Novel third-generation ferrostatins protect against acute iron poisoning-induced organ injury

Ferroptosis is an iron dependent form of necrosis, involved in different pathologies such as kidney failure and neurodegenerative diseases. Glutathione peroxidase 4 (GPX4) is the central enzyme protecting the cell from ferroptosis. High-throughput screening led to the discovery of ferrostatin-1 (Fer-1) as a potent in vitro inhibitor of ferroptosis. In vivo however, the molecule suffers from instability. Therefore, we developed ferrostatin-analogues with improved solubility and in vivo stability.
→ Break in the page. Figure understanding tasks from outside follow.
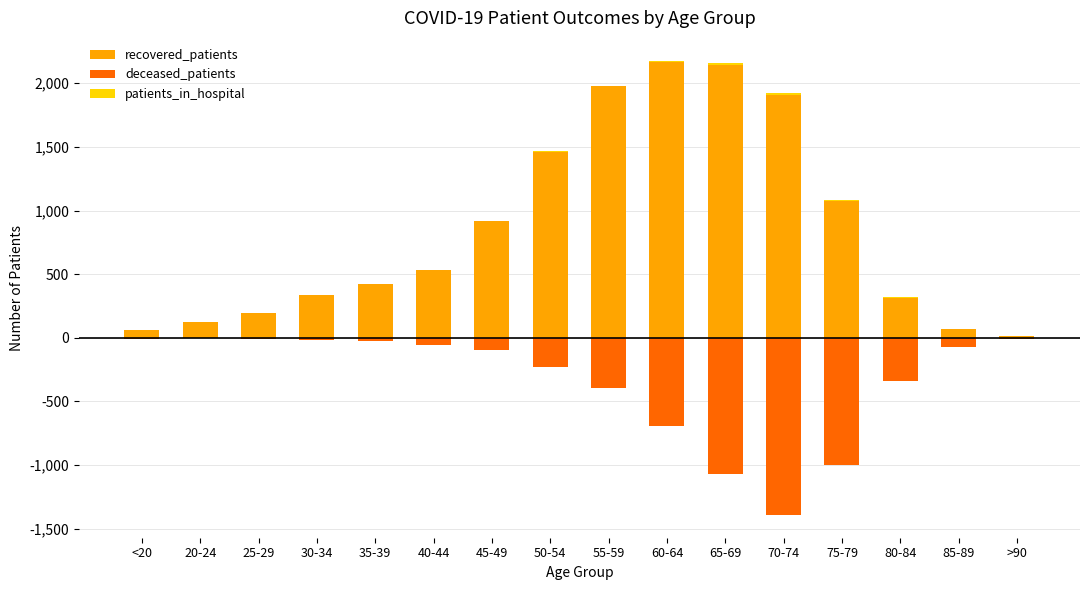

What is the average value of the recovered_patients series?

857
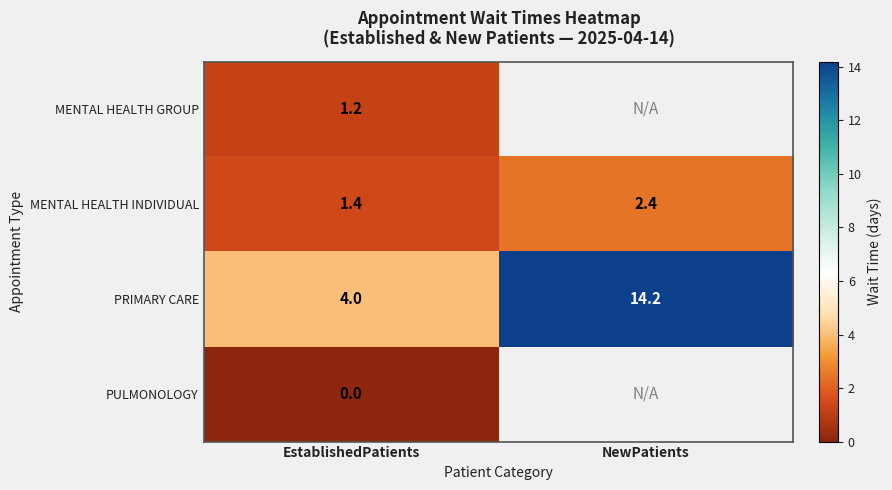

At EstablishedPatients, list the series in order from smallest to largest.

PULMONOLOGY, MENTAL HEALTH GROUP, MENTAL HEALTH INDIVIDUAL, PRIMARY CARE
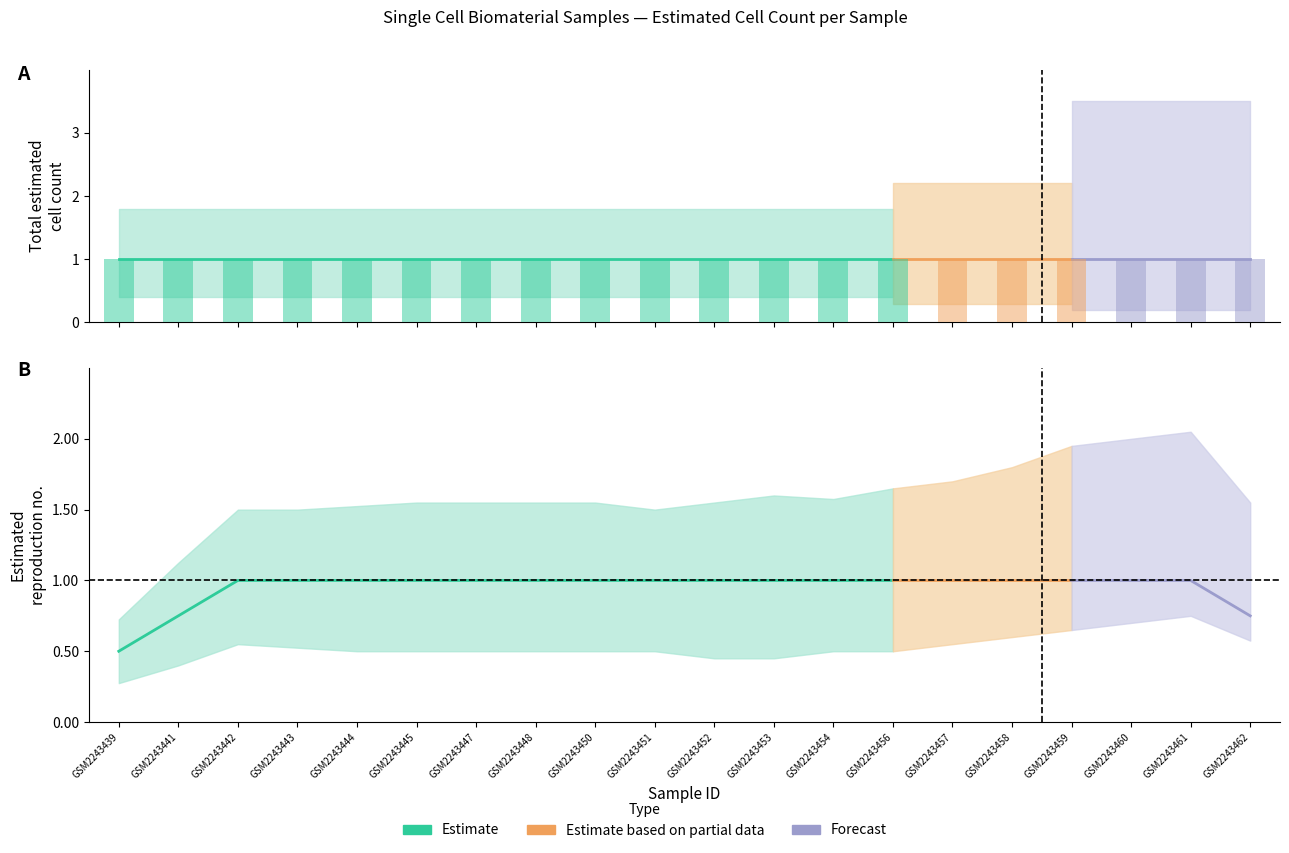

Is it true that Single cell from Tumor equals 0.7 at GSM2243443?

False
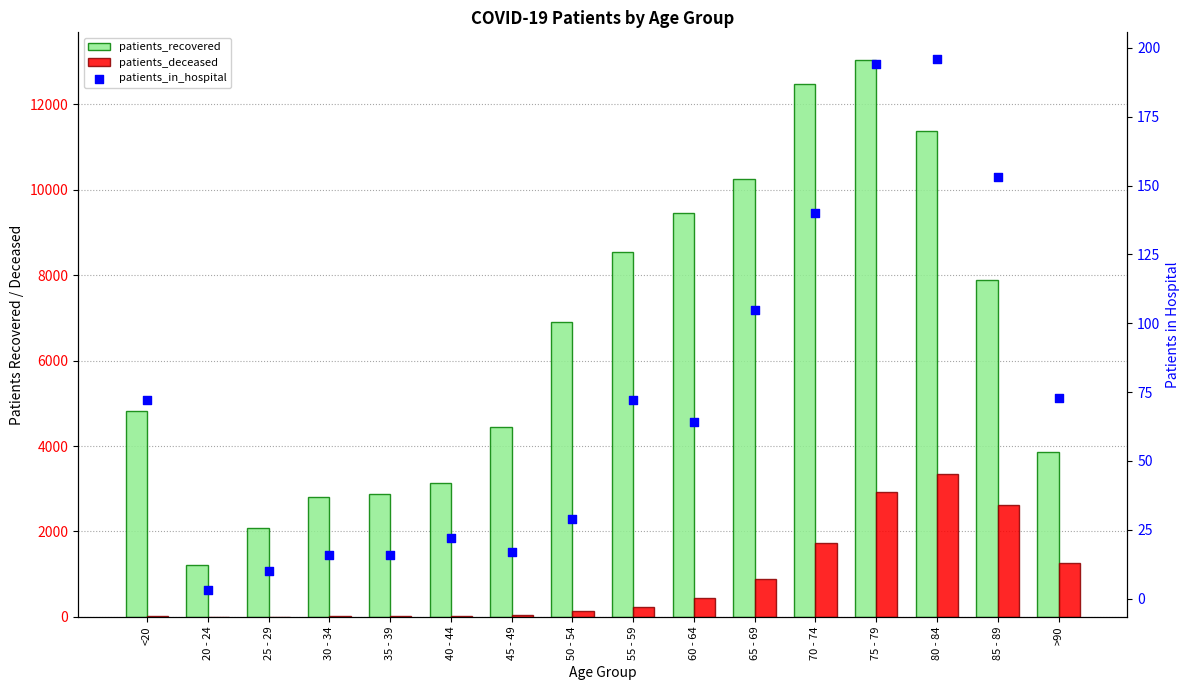

Which series has the largest total across all categories?

patients_recovered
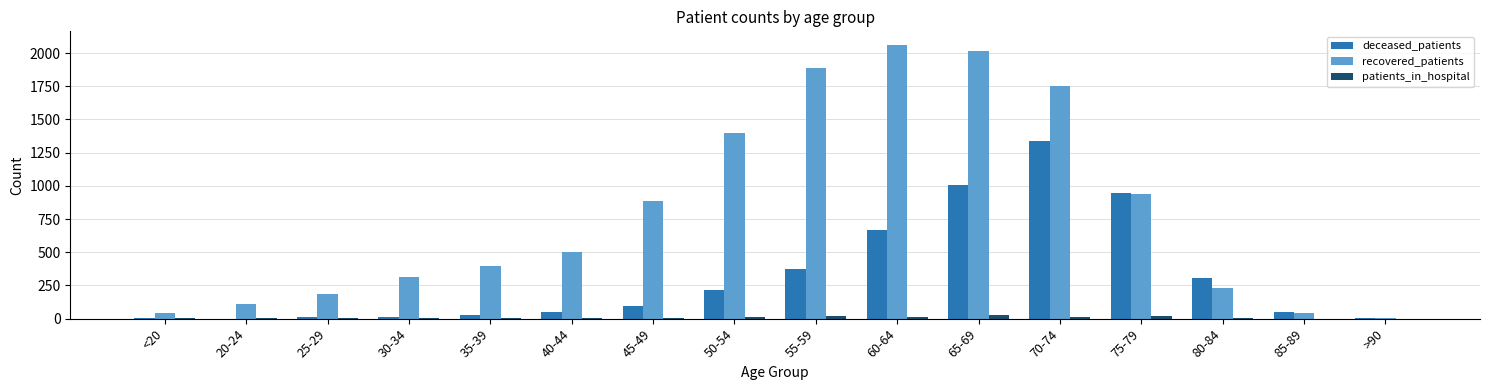

True or false: deceased_patients has a value of 304 at 80-84.

True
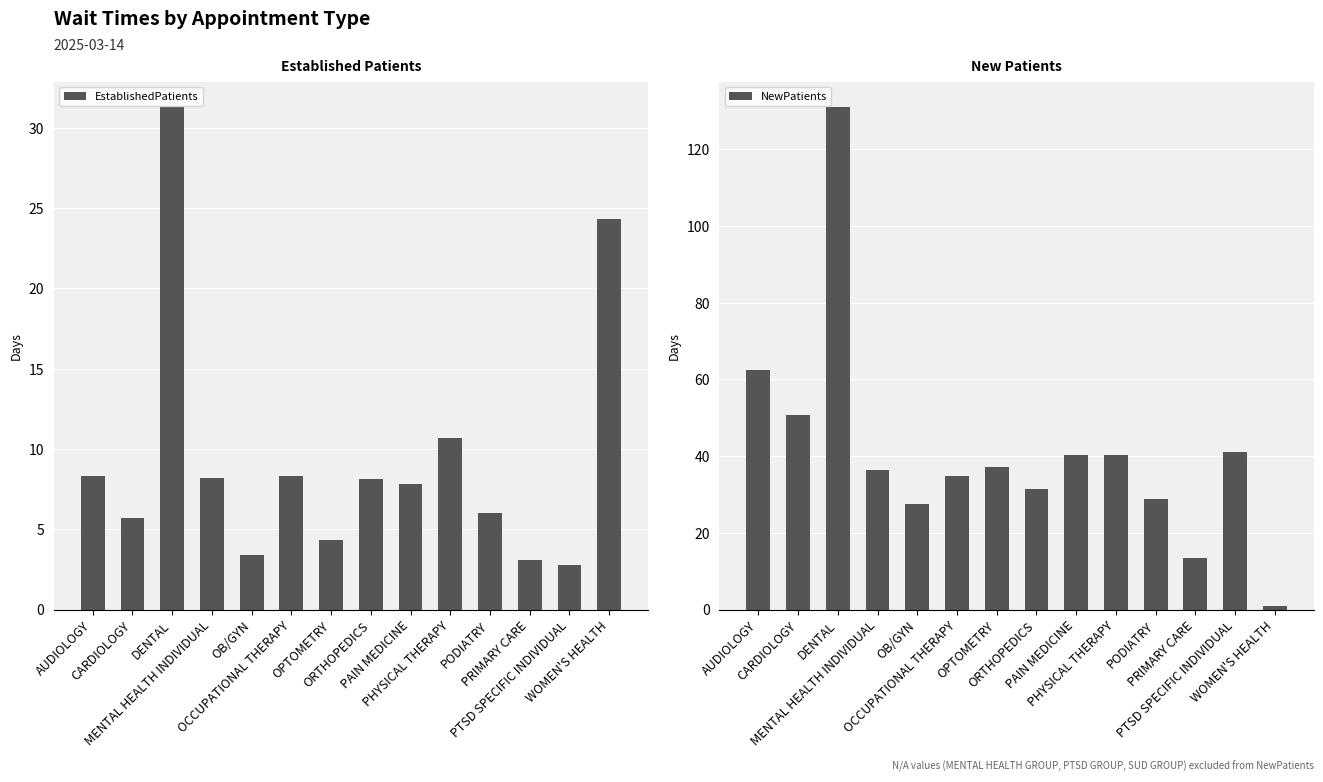

Reading left to right, extract all data points from this chart.

EstablishedPatients: 8.3	5.7	31.3	8.2	3.4	8.3	4.3	8.1	7.8	10.7	6.0	3.1	2.8	24.3
NewPatients: 62.4	50.6	131.1	36.4	27.5	34.8	37.1	31.5	40.2	40.2	28.9	13.4	41.0	1.0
To verify their in vivo efficacy, we established an acute mouse model of iron poisoning-induced organ injury. Both an excess of the natural ferroptosis inhibitor vitamin E in the feed and overexpression of GPX4 have a protective effect on this iron poisoning model, indicating it is a valuable experimental model for ferroptosis-induced organ injury. Interestingly, our novel ferrostatin analogues effectively decrease several markers for organ injury after iron poisoning. Conclusively, 1) ferroptosis is a detrimental factor in acute iron poisoning, 2) our novel ferrostatin-analogues reduce the severity of organ injury due to acute iron poisoning, and 3) our third generation of ferrostatin-analogues might represent potential leads for the treatment of ferroptosis-driven pathologies.